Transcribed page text
■ ■ ■ ■ ■

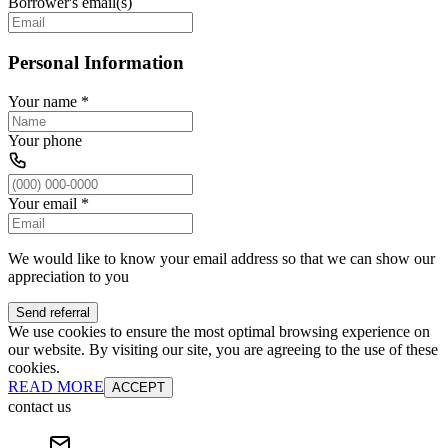
Borrower's email(s)
Personal Information
Your name
*
Your phone
Your email
*
We would like to know your email address so that we can show our
appreciation to you
Send referral
We use cookies to ensure the most optimal browsing experience on
our website. By visiting our site, you are agreeing to the use of these
cookies.
READ MORE
ACCEPT
contact us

■ ■ ■ ■ ■

TASK STATEMENT:
Swap every "cookies" in the items above for "tracking files" and rewrite the lines with nothing else changed. Leave out the pictures.

EXERCISE ANSWER:
Borrower's email(s)
Personal Information
Your name
*
Your phone
Your email
*
We would like to know your email address so that we can show our
appreciation to you
Send referral
We use tracking files to ensure the most optimal browsing experience on
our website. By visiting our site, you are agreeing to the use of these
tracking files.
READ MORE
ACCEPT
contact us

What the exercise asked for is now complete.